Clippy suggests this, which is both incomplete as a refactor and does not compile. Try as I might I could not get into_iter().flatten() to compile.
for x in [&t.a, &t.b].into_iter().flatten() {
if let Some(y) = x {
println!("{}", y);
}
}
Meta
I saw https://github.com/rust-lang/rust-clippy/issues/6893 which appears to be the same issue, but it was claimed to be fixed there and that fix should have landed in 1.53. I'm on 1.54 now and still seeing it with both mutable and immutable reference slices.
-
cargo clippy -V
: clippy 0.1.54 (a178d03 2021-07-26) -
rustc -Vv
:
rustc 1.54.0 (a178d0322 2021-07-26)
binary: rustc
commit-hash: a178d0322ce20e33eac124758e837cbd80a6f633
commit-date: 2021-07-26
host: x86_64-unknown-linux-gnu
release: 1.54.0
LLVM version: 12.0.1
In addition to the original issue, manual_flatten
also seems to give false suggestion on
fn main() {
for n in [&&Some(1)] {
if let Some(x) = n {
println!("{}", x);
}
}
}
Running clippy suggests this which does not compile:
for n in [&&Some(1)].into_iter().copied().flatten() {
println!("{}", n);
}
Problem lies on not checking nested reference on the lint here.
Using flatten()
on nested references is a pain, since we would call copied()

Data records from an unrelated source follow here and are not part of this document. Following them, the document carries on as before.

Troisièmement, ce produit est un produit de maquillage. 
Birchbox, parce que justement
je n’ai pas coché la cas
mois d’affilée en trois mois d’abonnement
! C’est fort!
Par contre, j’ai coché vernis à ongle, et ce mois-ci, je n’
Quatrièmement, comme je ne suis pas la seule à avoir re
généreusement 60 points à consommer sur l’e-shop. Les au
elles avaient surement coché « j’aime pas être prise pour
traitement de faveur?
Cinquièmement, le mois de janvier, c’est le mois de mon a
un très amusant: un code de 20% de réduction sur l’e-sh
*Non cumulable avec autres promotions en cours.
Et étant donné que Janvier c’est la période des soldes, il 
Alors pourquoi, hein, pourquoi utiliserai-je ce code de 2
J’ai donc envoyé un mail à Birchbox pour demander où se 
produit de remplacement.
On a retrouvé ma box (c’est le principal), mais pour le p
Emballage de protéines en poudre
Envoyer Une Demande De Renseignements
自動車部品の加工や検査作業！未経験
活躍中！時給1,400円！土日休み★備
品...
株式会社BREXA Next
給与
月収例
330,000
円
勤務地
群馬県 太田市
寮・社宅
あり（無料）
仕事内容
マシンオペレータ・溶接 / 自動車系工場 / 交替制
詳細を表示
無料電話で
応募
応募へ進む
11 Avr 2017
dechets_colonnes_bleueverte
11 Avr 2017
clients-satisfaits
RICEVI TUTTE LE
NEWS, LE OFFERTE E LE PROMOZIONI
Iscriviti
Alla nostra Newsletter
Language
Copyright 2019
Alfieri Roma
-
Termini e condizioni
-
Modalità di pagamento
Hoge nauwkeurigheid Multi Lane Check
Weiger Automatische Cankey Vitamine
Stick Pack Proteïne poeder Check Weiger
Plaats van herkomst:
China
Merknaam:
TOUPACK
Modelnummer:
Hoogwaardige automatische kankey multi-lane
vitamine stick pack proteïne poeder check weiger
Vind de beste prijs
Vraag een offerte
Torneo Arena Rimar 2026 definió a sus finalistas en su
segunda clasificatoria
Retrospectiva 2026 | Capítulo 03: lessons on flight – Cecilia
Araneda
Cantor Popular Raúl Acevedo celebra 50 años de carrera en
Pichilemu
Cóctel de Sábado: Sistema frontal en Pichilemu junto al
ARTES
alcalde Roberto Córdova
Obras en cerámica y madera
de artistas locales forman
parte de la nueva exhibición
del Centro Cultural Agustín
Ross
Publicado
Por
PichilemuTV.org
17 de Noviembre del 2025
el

a lot of times. Would this lint makes more sense if it exempts reference altogether rather than suggesting into_iter().copied().flatten()
?
@rustbot claim
I was going through some of my old allowed lints recently. Whatever was preventing manually edited code using flatten() from building and running with borrows seems fixed upstream somewhere between 1.54 and 1.62. The clippy suggested fix is still incomplete and doesn't build, but at least the finding itself is no longer wrong even if it requires manual intervention.